Le manquement à cette obligation peut engager la responsabilité de l’employeur, notamment en cas de faute inexcusable reconnue après un accident du travail ou une maladie professionnelle.
Base légale : article L4121-1 du Code du travail
Le droit de retrait permet à un salarié de se retirer d’une situation de travail dont il a un motif raisonnable de penser qu’elle présente un danger grave et imminent pour sa vie ou sa santé.
- Un danger grave est susceptible de provoquer un accident ou une maladie entraînant la mort ou une incapacité prolongée ;
- Un danger imminent est susceptible de se réaliser brutalement, dans un délai proche ;
- Le salarié doit alerter immédiatement son employeur, par tout moyen, avant ou en se retirant.
Exercé de bonne foi, le droit de retrait ne peut donner lieu à aucune sanction ni retenue de salaire, même si le danger s’avère finalement moins grave qu’anticipé.
Base légale : Fiche officielle Service-Public.fr
Le harcèlement moral se caractérise par des agissements répétés dégradant les conditions de travail, susceptibles de porter atteinte aux droits, à la dignité, à la santé physique ou mentale du salarié, ou de compromettre son avenir professionnel.
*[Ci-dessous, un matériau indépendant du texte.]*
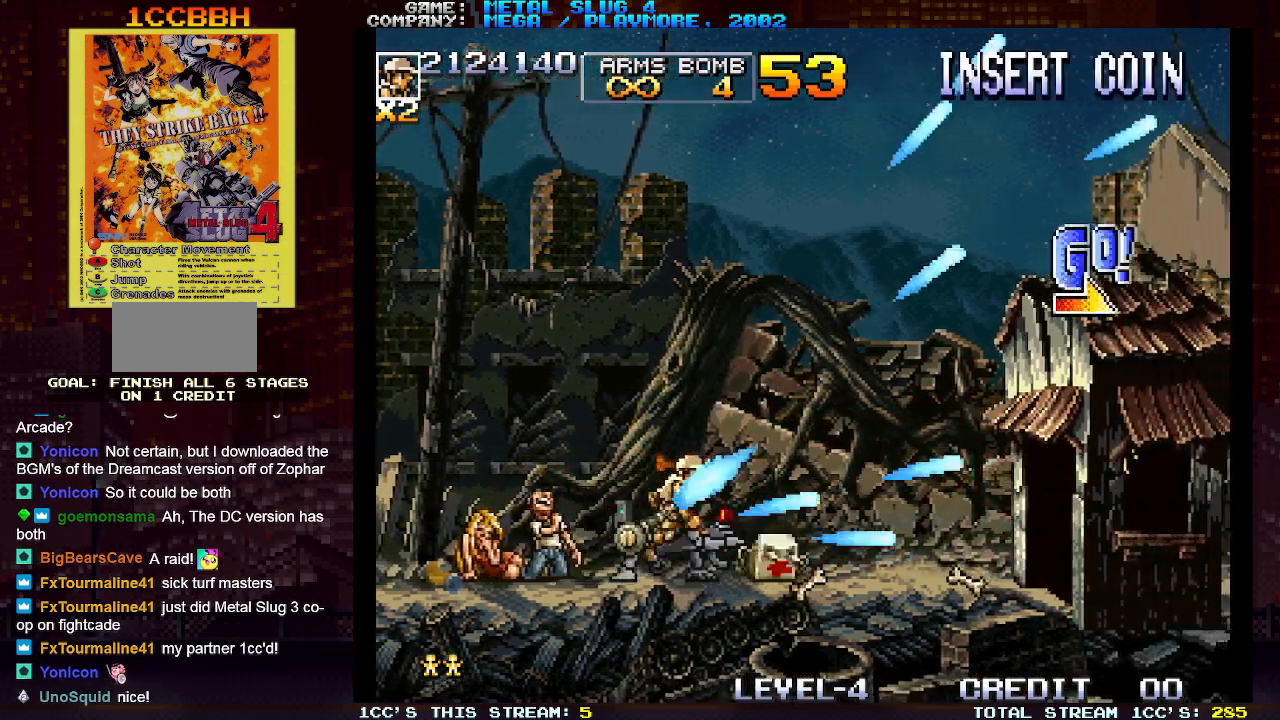
{"buttons": ["SQUARE"], "left_stick": "right", "events": [[100, "left_stick", "right"], [200, "SQUARE", "up"], [283, "SQUARE", "down"], [283, "left_stick", "up-right"], [367, "SQUARE", "up"], [467, "SQUARE", "down"], [500, "left_stick", "right"]]}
Le harcèlement sexuel vise des propos ou comportements à connotation sexuelle répétés, ou toute pression grave, même non répétée, dans le but d’obtenir un acte de nature sexuelle.
- Alerter l’employeur, les représentants du personnel (CSE) ou le référent harcèlement de l’entreprise ;
- Saisir la médecine du travail, qui peut orienter et proposer des aménagements ;
- Déposer plainte ou saisir le conseil de prud’hommes ; la charge de la preuve est allégée pour le salarié, qui doit seulement présenter des éléments laissant supposer l’existence d’un harcèlement.
L’employeur, informé de faits de harcèlement, a l’obligation de mener une enquête et de prendre les mesures nécessaires pour faire cesser les agissements, sous peine d’engager sa propre responsabilité.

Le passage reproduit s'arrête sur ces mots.